Vodacom Tanzania Limited has entered into an agreement with the shareholders of Shared Networks to acquire 100% of their issued share capital for US$15 million. The acquisition will be funded through available cash resources. The transaction remains subject to the fulfilment of a number of conditions precedent, including the requisite regulatory approvals.
The Group and Neotel have confirmed that the agreement between the parties has lapsed due to regulatory complexities in concluding the transaction as well as certain conditions not being fulfilled. Accordingly, the parties have agreed that the proposed restructured transaction can no longer be progressed.

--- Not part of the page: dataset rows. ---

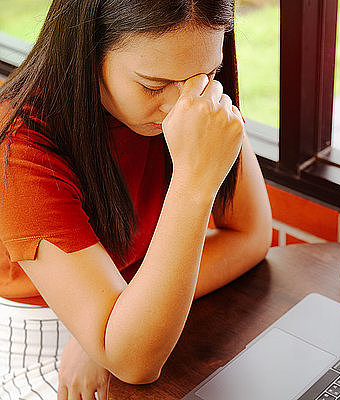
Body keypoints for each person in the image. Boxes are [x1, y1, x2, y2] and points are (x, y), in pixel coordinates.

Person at [0, 0, 272, 399]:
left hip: (143, 304)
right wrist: (194, 182)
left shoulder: (190, 91)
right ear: (87, 50)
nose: (180, 107)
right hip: (40, 331)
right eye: (152, 86)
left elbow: (251, 235)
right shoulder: (18, 146)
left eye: (206, 76)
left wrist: (121, 316)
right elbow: (133, 361)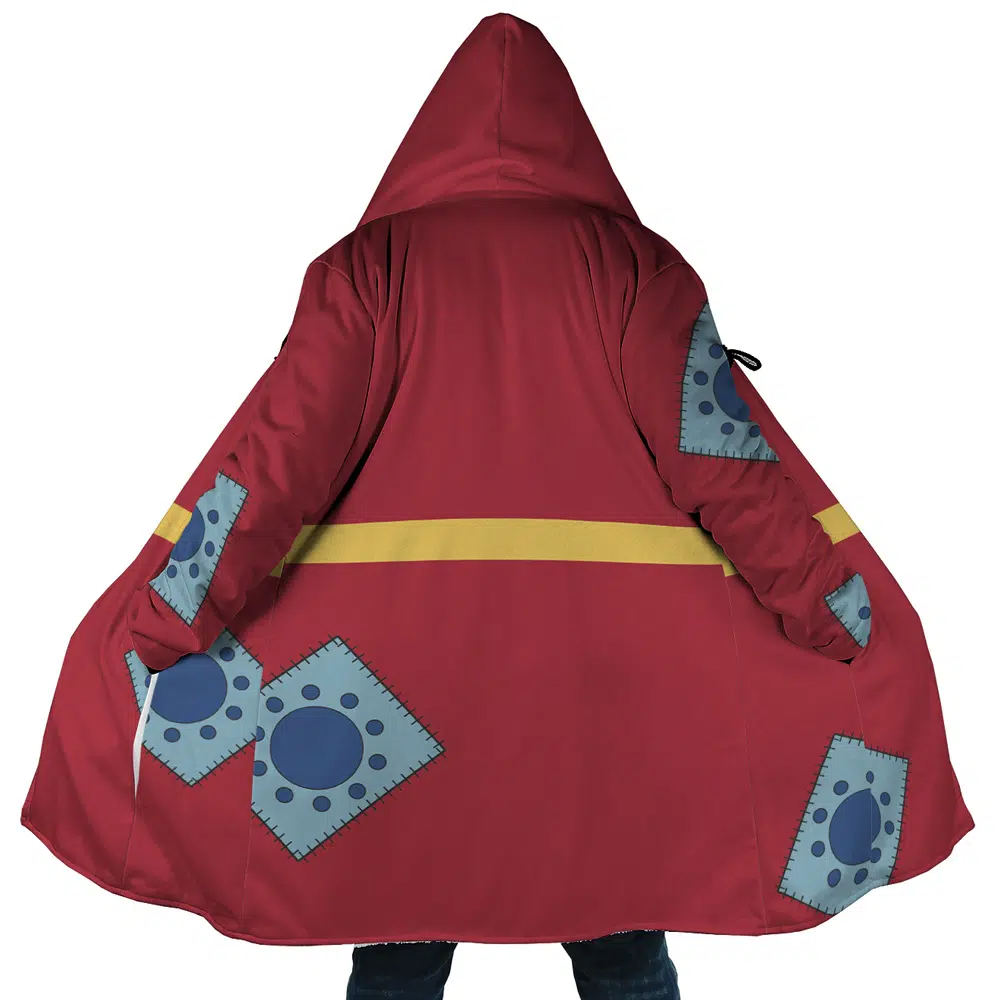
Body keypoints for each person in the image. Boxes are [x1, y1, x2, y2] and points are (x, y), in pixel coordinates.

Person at [22, 11, 973, 1000]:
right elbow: (727, 472)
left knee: (396, 938)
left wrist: (162, 620)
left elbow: (271, 473)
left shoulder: (368, 271)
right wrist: (835, 614)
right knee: (621, 940)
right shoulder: (636, 269)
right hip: (600, 688)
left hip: (398, 686)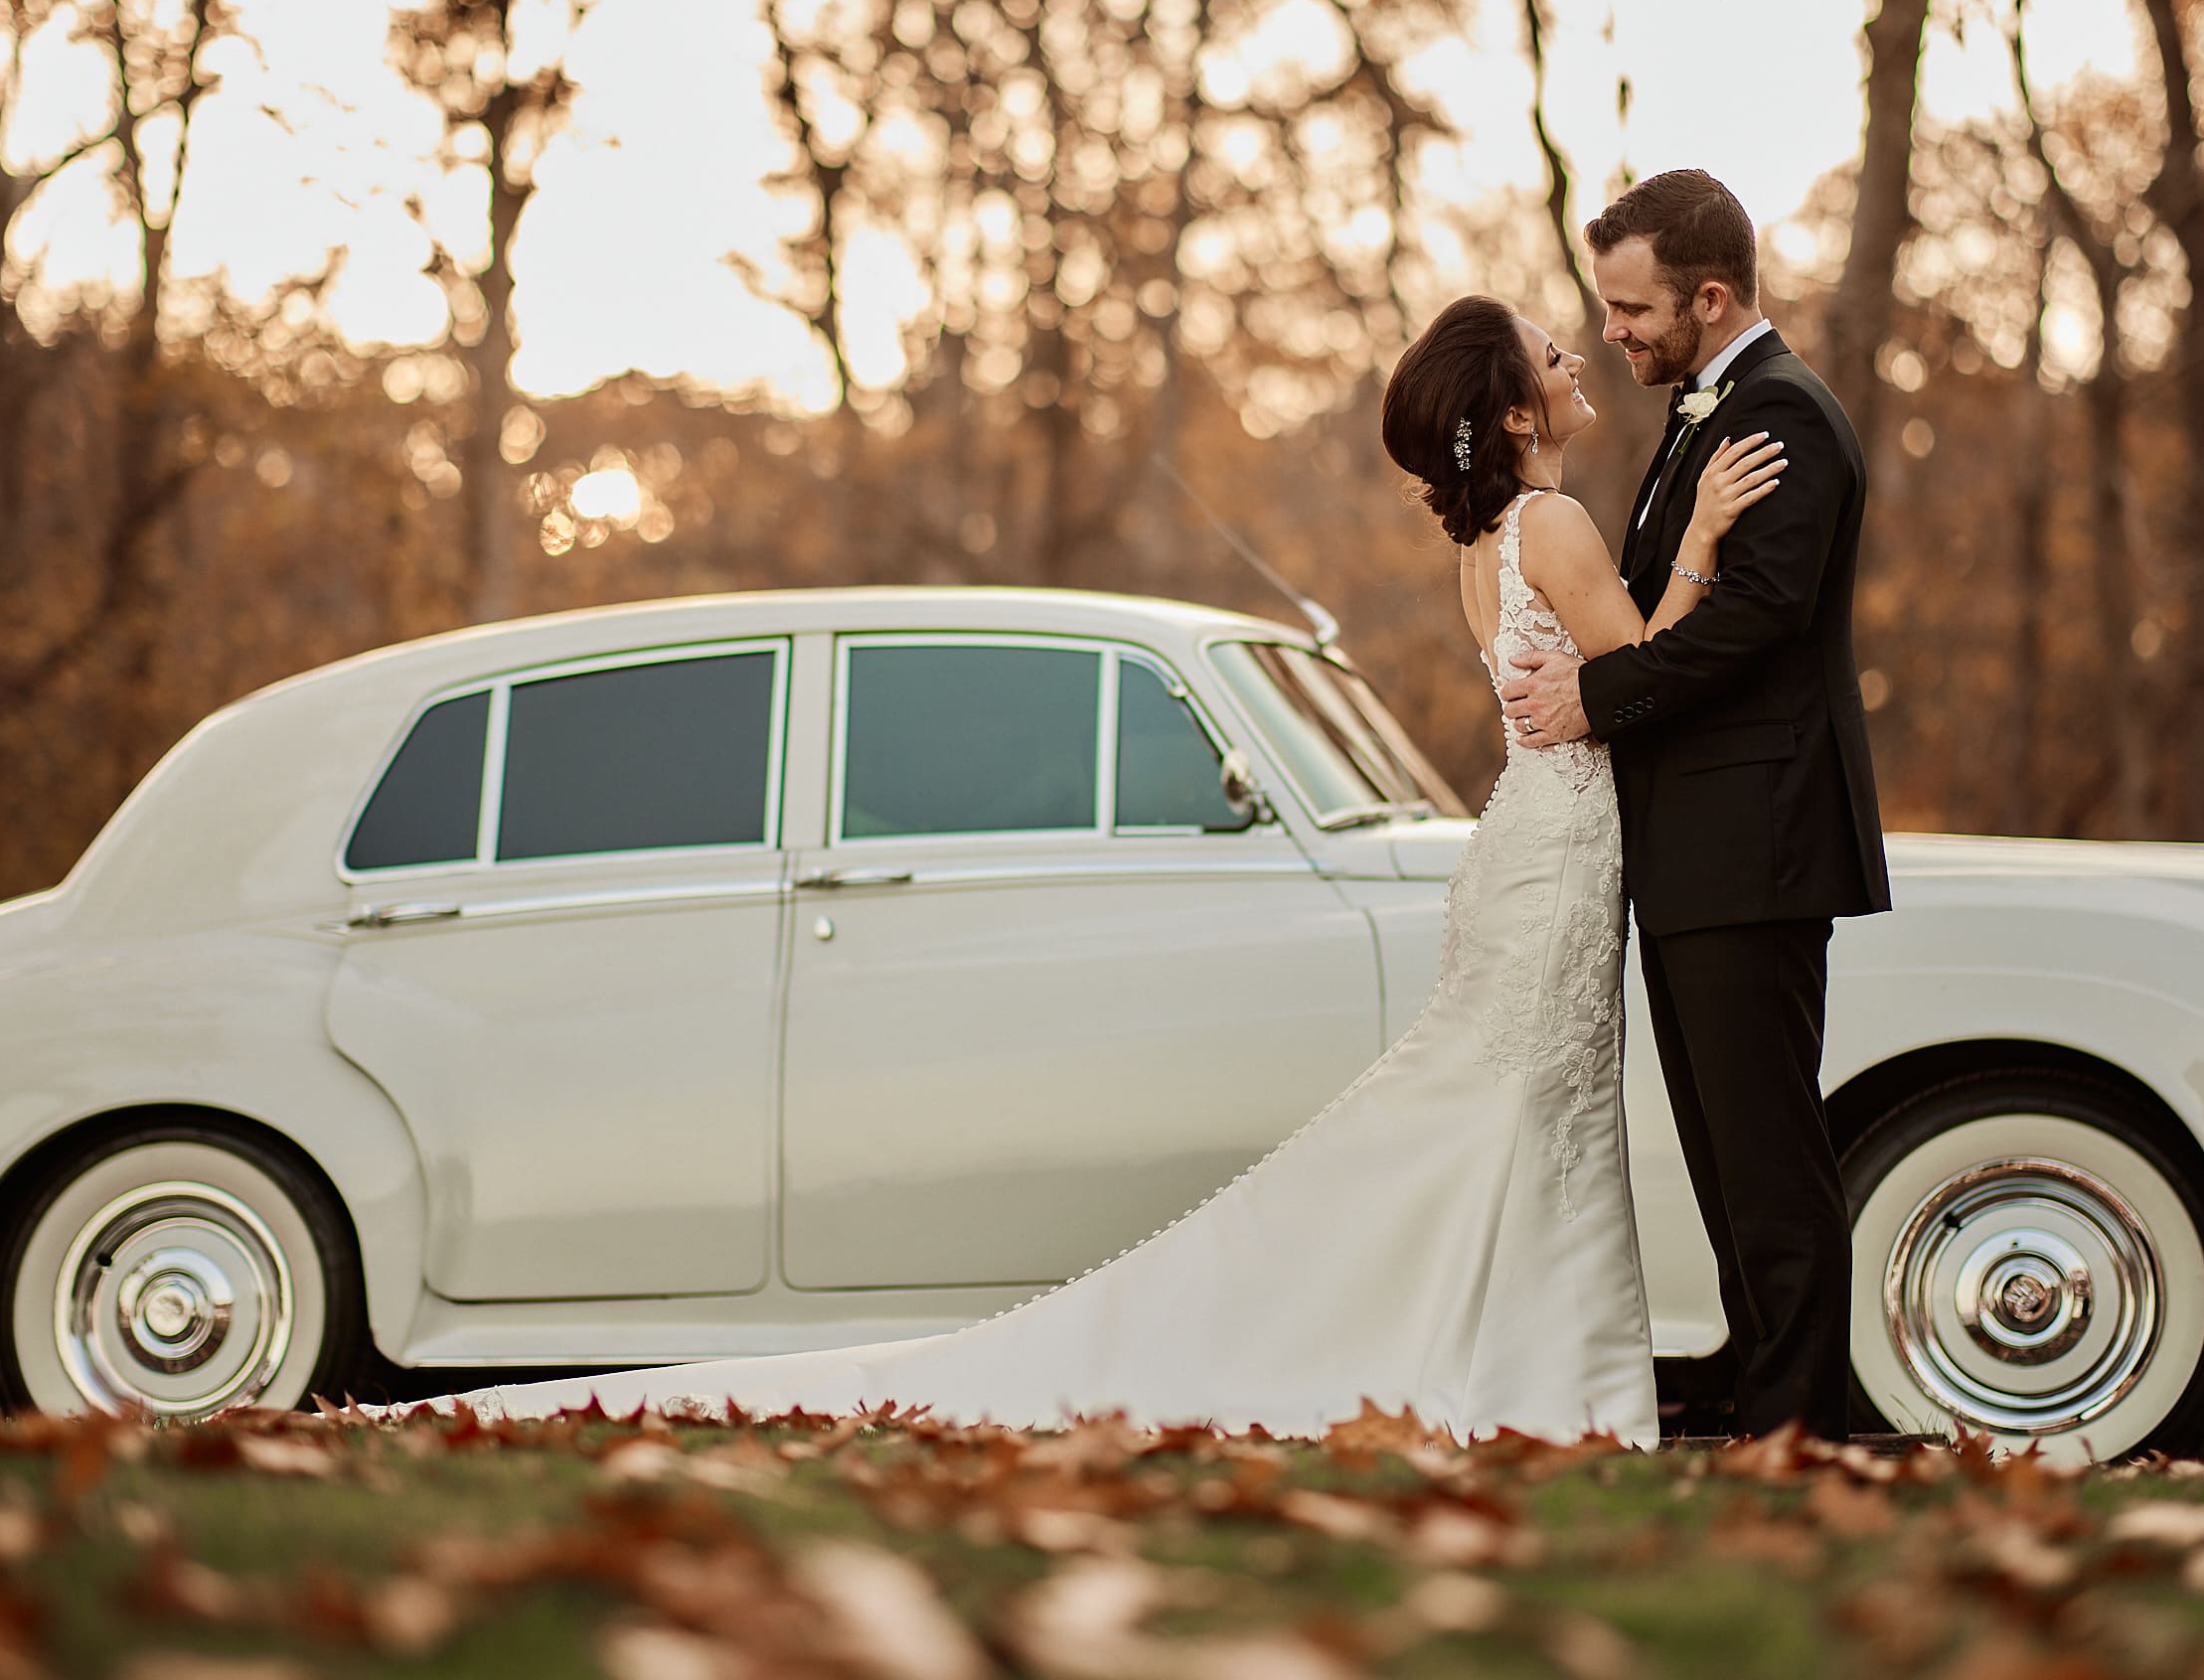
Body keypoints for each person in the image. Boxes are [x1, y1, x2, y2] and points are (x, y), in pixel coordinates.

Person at [405, 293, 1788, 1445]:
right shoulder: (1548, 529)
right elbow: (1650, 666)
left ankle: (1522, 1371)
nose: (1572, 360)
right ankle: (1532, 1378)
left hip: (1530, 851)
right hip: (1550, 853)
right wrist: (1712, 536)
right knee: (1523, 1110)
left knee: (1509, 1111)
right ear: (1515, 406)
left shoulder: (1487, 552)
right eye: (1551, 352)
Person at [1497, 170, 1892, 1440]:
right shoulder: (1702, 415)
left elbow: (1758, 628)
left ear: (1709, 298)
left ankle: (1803, 1432)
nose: (1612, 332)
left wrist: (1597, 697)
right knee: (1725, 1162)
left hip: (1758, 847)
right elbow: (1690, 598)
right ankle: (1769, 1401)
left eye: (1631, 308)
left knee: (1770, 1161)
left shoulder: (1788, 419)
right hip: (1692, 856)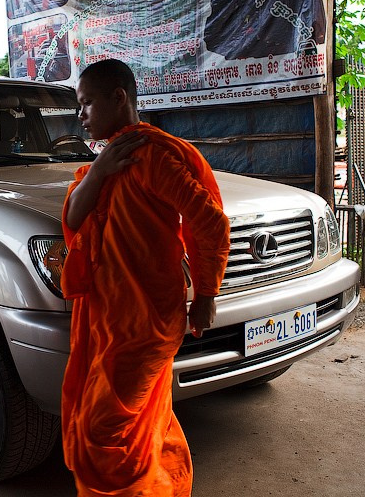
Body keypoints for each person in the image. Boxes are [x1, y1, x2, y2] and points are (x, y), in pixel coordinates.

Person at [60, 58, 231, 496]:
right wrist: (98, 172)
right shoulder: (107, 162)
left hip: (147, 318)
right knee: (140, 423)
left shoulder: (152, 154)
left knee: (105, 431)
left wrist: (207, 294)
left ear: (119, 99)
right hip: (109, 317)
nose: (81, 115)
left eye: (87, 103)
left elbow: (208, 221)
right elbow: (75, 217)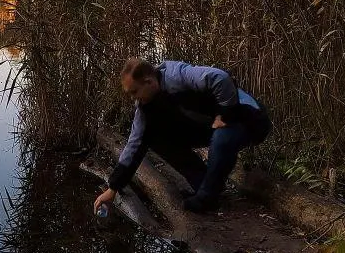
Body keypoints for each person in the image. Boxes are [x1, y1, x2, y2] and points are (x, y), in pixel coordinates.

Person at [93, 57, 271, 214]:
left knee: (222, 139)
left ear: (149, 82)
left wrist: (225, 115)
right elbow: (135, 143)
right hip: (213, 122)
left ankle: (206, 198)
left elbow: (220, 77)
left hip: (249, 118)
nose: (134, 99)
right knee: (155, 138)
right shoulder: (145, 107)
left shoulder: (176, 76)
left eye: (134, 92)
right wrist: (113, 187)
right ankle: (203, 183)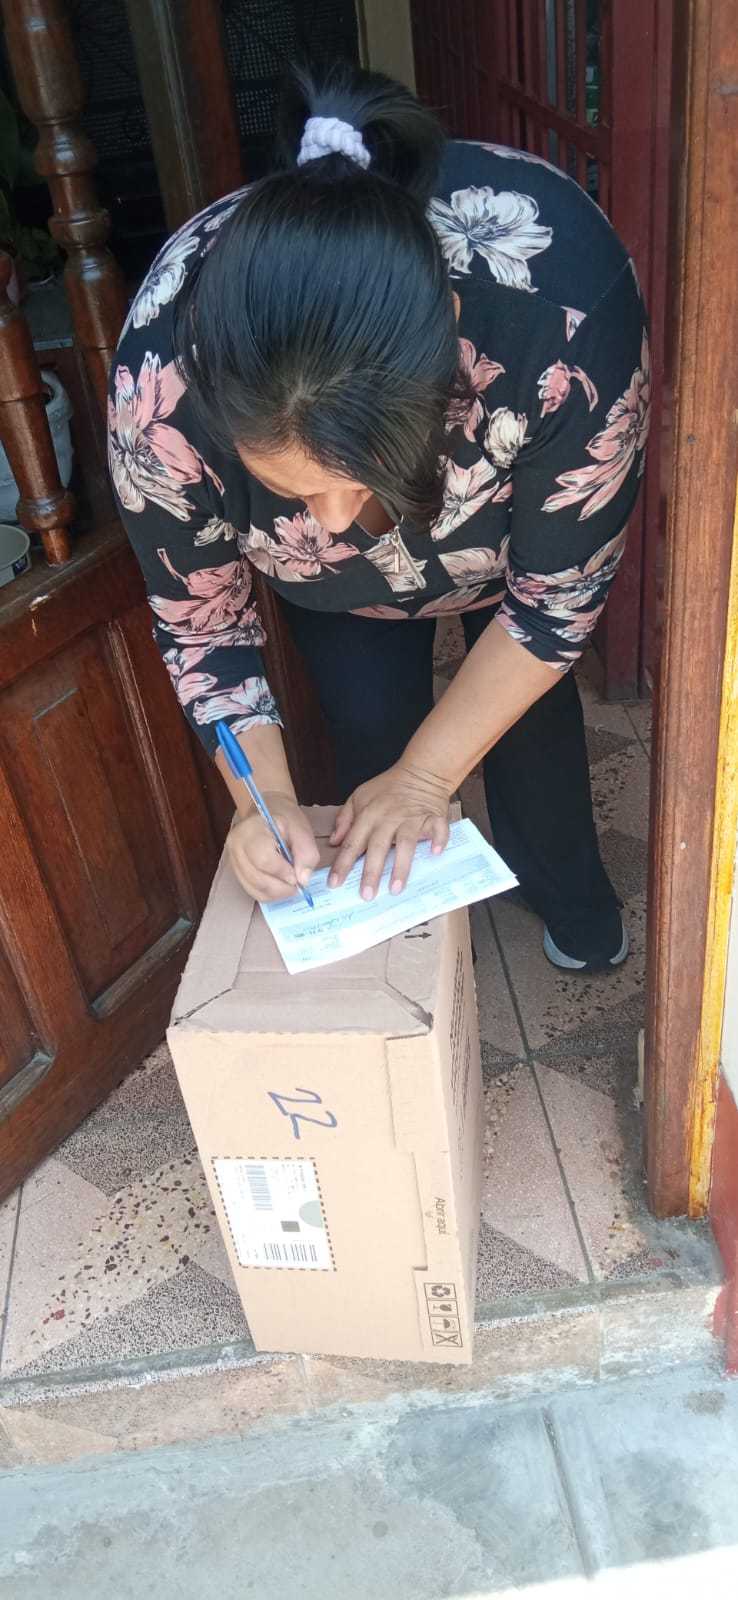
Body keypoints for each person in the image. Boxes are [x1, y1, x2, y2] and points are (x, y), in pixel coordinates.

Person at [108, 62, 650, 973]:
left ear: (450, 363)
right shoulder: (157, 391)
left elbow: (553, 605)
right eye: (291, 489)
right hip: (334, 599)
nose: (333, 521)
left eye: (360, 481)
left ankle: (571, 897)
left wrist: (432, 775)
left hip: (505, 547)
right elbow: (204, 630)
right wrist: (262, 802)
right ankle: (417, 952)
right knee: (371, 734)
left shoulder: (561, 315)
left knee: (529, 736)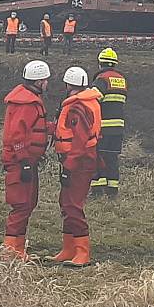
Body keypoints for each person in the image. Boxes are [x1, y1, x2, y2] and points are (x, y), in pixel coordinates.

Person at [1, 60, 53, 261]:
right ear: (39, 81)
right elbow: (17, 135)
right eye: (45, 80)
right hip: (21, 162)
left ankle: (17, 249)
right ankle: (11, 250)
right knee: (21, 205)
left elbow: (33, 128)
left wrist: (54, 127)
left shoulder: (27, 100)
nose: (47, 84)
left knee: (28, 203)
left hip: (26, 161)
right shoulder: (27, 103)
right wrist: (23, 161)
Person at [50, 66, 102, 267]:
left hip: (79, 163)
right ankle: (69, 248)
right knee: (66, 202)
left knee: (73, 204)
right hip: (81, 160)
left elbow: (79, 141)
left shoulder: (77, 107)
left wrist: (69, 166)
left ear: (68, 84)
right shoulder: (88, 103)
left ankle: (82, 251)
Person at [90, 48, 127, 199]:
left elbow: (92, 100)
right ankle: (112, 191)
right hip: (118, 128)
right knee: (112, 159)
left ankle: (97, 191)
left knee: (98, 157)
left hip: (103, 127)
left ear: (100, 63)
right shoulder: (121, 80)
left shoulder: (102, 79)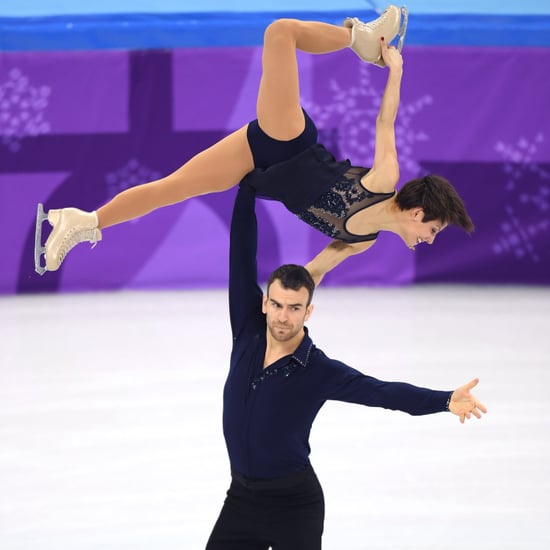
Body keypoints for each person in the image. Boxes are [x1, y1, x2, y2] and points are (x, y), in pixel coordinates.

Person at [34, 6, 473, 281]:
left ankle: (83, 221)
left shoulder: (364, 242)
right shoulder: (384, 181)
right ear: (418, 212)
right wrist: (393, 71)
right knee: (281, 33)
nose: (429, 239)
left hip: (259, 166)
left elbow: (311, 275)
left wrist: (283, 318)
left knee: (170, 189)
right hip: (289, 142)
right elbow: (386, 120)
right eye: (432, 230)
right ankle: (363, 40)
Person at [205, 181, 486, 549]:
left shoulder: (316, 369)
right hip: (240, 499)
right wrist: (246, 188)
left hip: (294, 505)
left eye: (294, 309)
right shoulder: (248, 329)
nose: (283, 317)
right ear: (264, 304)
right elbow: (240, 254)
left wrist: (445, 400)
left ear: (308, 312)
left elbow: (382, 392)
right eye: (276, 305)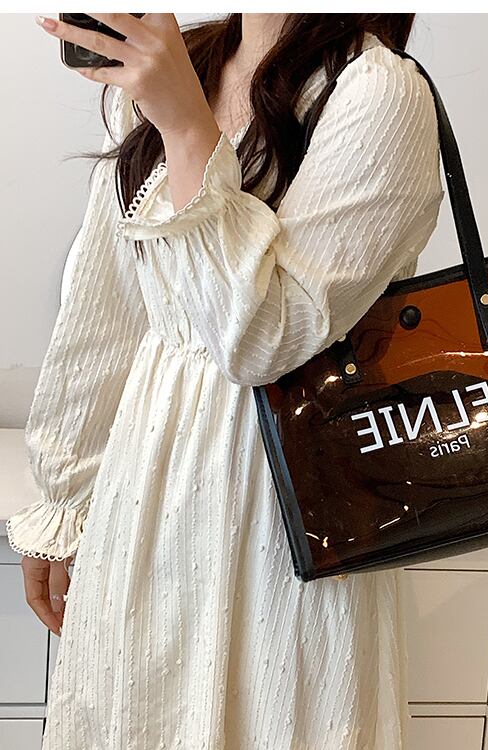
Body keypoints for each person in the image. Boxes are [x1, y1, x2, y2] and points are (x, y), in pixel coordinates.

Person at [8, 12, 444, 750]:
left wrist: (186, 127)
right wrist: (63, 499)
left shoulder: (377, 93)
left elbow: (264, 337)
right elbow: (107, 309)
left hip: (284, 510)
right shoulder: (186, 62)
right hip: (141, 491)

In March 2016, a decision was taken to phase out the South African M-Pesa product offering during the course of the 2017 financial year.
Kenneth Makate
On 26 April 2016, the Constitutional Court overturned the South Gauteng High Court’s decision to dismiss Makate’s case, and instructed
the Group to enter into negotiations for compensation. Further details may be found in Note 26 and 28.
Final dividend
A final dividend of R5 952 million (400 cents per ordinary share) for the year ended 31 March 2016, was declared on Friday 13 May 2016,
payable on Monday 27 June 2016 to shareholders recorded in the register at the close of business on Friday 24 June 2016. The net
dividend after taking into account dividend withholding tax for those shareholders not exempt from dividend withholding tax is
340.00000 cents per share.
Other matters
The Board is not aware of any matter or circumstance arising since the end of the reporting period, not otherwise dealt with in the
consolidated annual financial statements, which significantly affects the financial position of the Group as at 31 March 2015 or the results
of its operations or cash flows for the year then ended.
During the current year, PricewaterhouseCoopers Inc. (‘PwC’) were appointed as the Group’s auditors. At the annual general meeting on Tuesday 19 July 2016, shareholders will be requested to appoint PwC as the Group’s auditors for the 2017 financial year and it will be noted that Mr DB von Hoesslin will be the individual registered auditor who will undertake the audit.